Tuesday, January 31, 2017

From My Missionary Days

This week's gospel reading has to do with being salt and light, and for some reason, it makes me think back to my days as a missionary in Japan.  I suppose when I considered what in God's name I was doing over in Japan being a missionary, I more often thought of it that way:  I may not be making great big visible waves (I thought), but I was being salt and light by being God's person in Japan.

But when I start thinking back to those days so long ago, I also remember a particular passage of scripture.  It was the scripture verse that I used for one of the only two sermons I preached in Japan.  It was a scripture verse from Ephesians 2, about how Jesus has broken down the walls that separate us, and made us into one people.

Of course, the author of the letter to the Ephesians is referencing two particular groups:  Jews and Gentiles.  They were divided by culture and religion.  The Gentiles were regarded as far away from God.  There was a 'dividing wall of hostility' between them.  But, not any more.  Jesus reconciled them to one another on the cross.

Think about that.  Jesus reconciled them not just to himself, but to one another.

So, I'm thinking about dividing walls of hostility right now.  And not just that great big long expensive one that the President wants to build on the southern border.  And actually, not even primarily that one.  I am thinking about all of the other dividing walls of hostility that there are, even though Jesus says that through his cross, they don't exist.
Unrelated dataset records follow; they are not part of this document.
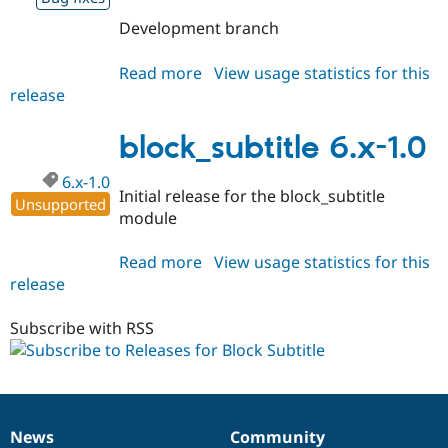
Development branch
Read more
about
View usage statistics for this
release
block_subtitle
6.x-
1.x-
block_subtitle 6.x-1.0
dev
6.x-1.0
Initial release for the block_subtitle
Unsupported
module
Read more
about
View usage statistics for this
release
block_subtitle
6.x-
1.0
Subscribe with RSS
News
Community
News
Our
Documentation
Drupal
Governance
I recently saw a message on social media about how terrible it is to care more about refugees than it is about homeless veterans.  And I thought:  who told us we had to choose?  Someone is erecting a dividing wall of hostility, and to what end?  There is the wall between the women who marched and the women who did not think it was necessary to march.  There are walls between immigrant and native, documented and undocumented, and Christian and Christian.

I was not born yesterday.  There are real differences between us.  There are things that each of us are right about, and wrong about.  But you know what?  There are also fake differences between us.  We really are all in the same boat.  We all bleed, we all fall down, we're all going to die.  We are also all beloved by God, for some strange reason.

Another person wrote on a social media post that he is not going to care about refugees because, "their lives are not more important than mine."  All right.  But their lives are not LESS important than mine, either.

I am a person of privilege.  I have never been a refugee.  I have never had to flee my home.  In fact, for most of my life, I have fit in with my surroundings pretty well.  But for a few years I at least knew what it felt like to be a stranger, a foreigner whose tongue tripped over the new words she was learning, who often got lost and had to rely on the kindness of strangers, who stuck out where-ever she went.

And I tell you what:  that experience made me cling to the cross, and find my hope in the demolition of those dividing walls.  For in all of our beautiful diversity, and for all that we refuse to see it or believe it, it is still true that we are no longer strangers or sojourners, but we are children of God, with Christ himself the cornerstone.